Factorising an integer recursively and some questions about functions in Haskell


I've just started to learn Haskell after coming from Python, and I've got a couple of questions about functions. I've written the following code:

--generating prime list
primes = sieve [2..]
sieve (p:ps) = p : sieve [x | x <- ps, mod x p /= 0]

--factorising function
--takes an input of a number and a list of primes and outputs a list of its prime factors
factorise (n,ps)
    | mod n head ps /= 0    = div n head ps : factorise (div n head ps, ps)
    | otherwise             = factorise (n,tail ps)

Firstly, when I try to compile, I get an error relating to n, saying I cannot construct the infinite type: a ~ [a] -> a, why is this?

Secondly, while I understand the logic behind creating an infinite list, why do you not have to explicitly state the types of the function sieve, are the types implied? Would I have to, for the factorise function?

Lastly, is there a more concise way of writing the above algorithm (which I understand is horribly efficient)?


Solution

  • Adding some parentheses here and there fixes the problem:

    factorise (n, ps)
        | mod n (head ps) /= 0  = div n (head ps) : factorise (div n (head ps), ps)
        | otherwise             = factorise (n, tail ps)
    

    Parentheses are used for grouping in Haskell. mod n (head ps) is an application of mod to two arguments, n and head ps; without the parens mod n head ps is an application of mod to three arguments, n, head and ps`, and this just doesn't typecheck.

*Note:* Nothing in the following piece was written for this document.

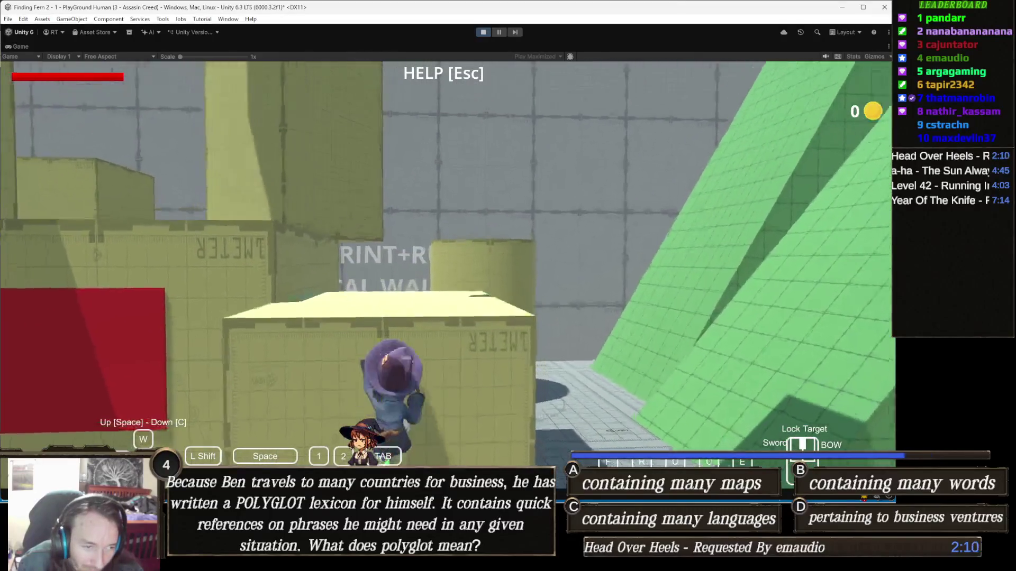
key("w")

    Indeed after the error is fixed all the types are successfully inferred, as

    primes :: Integral a => [a]
    sieve   :: Integral a => [a] -> [a]
    factorise :: Integral a => (a, [a]) -> [a]
    

    Now you can specialize them if you so wish, as

    primes :: [Integer]
    sieve   :: [Integer] -> [Integer]
    factorise :: (a ~ Integer) => (a, [a]) -> [a]
    

    (the latter way of writing the type for factorise needs the GADTs extension enabled).

    For your original code with the type signature included,

    factorise :: Integral a => (a, [a]) -> [a]
    factorise (n,ps)
        | mod n head ps /= 0    = div n head ps : factorise (div n head ps, ps)
        | otherwise             = factorise (n,tail ps)
    

    the error message is essentially the same. It says "Could not deduce (a ~ ([a] -> a))" but still shows that as far as the compiler can see, the a type must also be [a] -> a at the same time (so it must also be a ~ [a] -> ([a] -> a), a ~ [[a] -> a] -> ([a] -> ([a] -> a)), etc. etc. (hence the "infinite" type reference in the first error message)).

    If that were indeed the type you intended it could be made legal by naming it and making it explicitly recursive, as

    data T a = MkT ([T a] -> T a)
    

    This is allowed. Haskell is perfectly capable of having recursive types. After all, simple list type is recursive, as if defined by

    data [] a = [] | a : ([] a)
    data L a = Nil | Cons a (L a)
    

    I'll leave addressing the efficiency issues in factorise for later. With sieve though it is pretty straightforward: its main problem is that it only produces one prime at a time, whereas it is perfectly capable of producing more, much more than that, at each one step.

    Can you find a way how?


    Your factorise function is a perfectly fine rendering of the simple trial division factorization algorithm (except for few simple errors). One way to improve conciseness (and subsequently correctness!) is to introduce interim variables with let (or, better, where, to be able to use them in guards as well), as in

    factorise (n, ps)
      | mod n f /= 0  =                        -- is the test correct?
                        v : factorise (v, ps)  -- is it really v : ... ?
      | otherwise     = factorise (n, tail ps)
         where
           f = head ps 
           v = div n f
    

    ... except it never stops! You must include an additional test to stop producing the list of prime factors.

    Can you find a way how? :)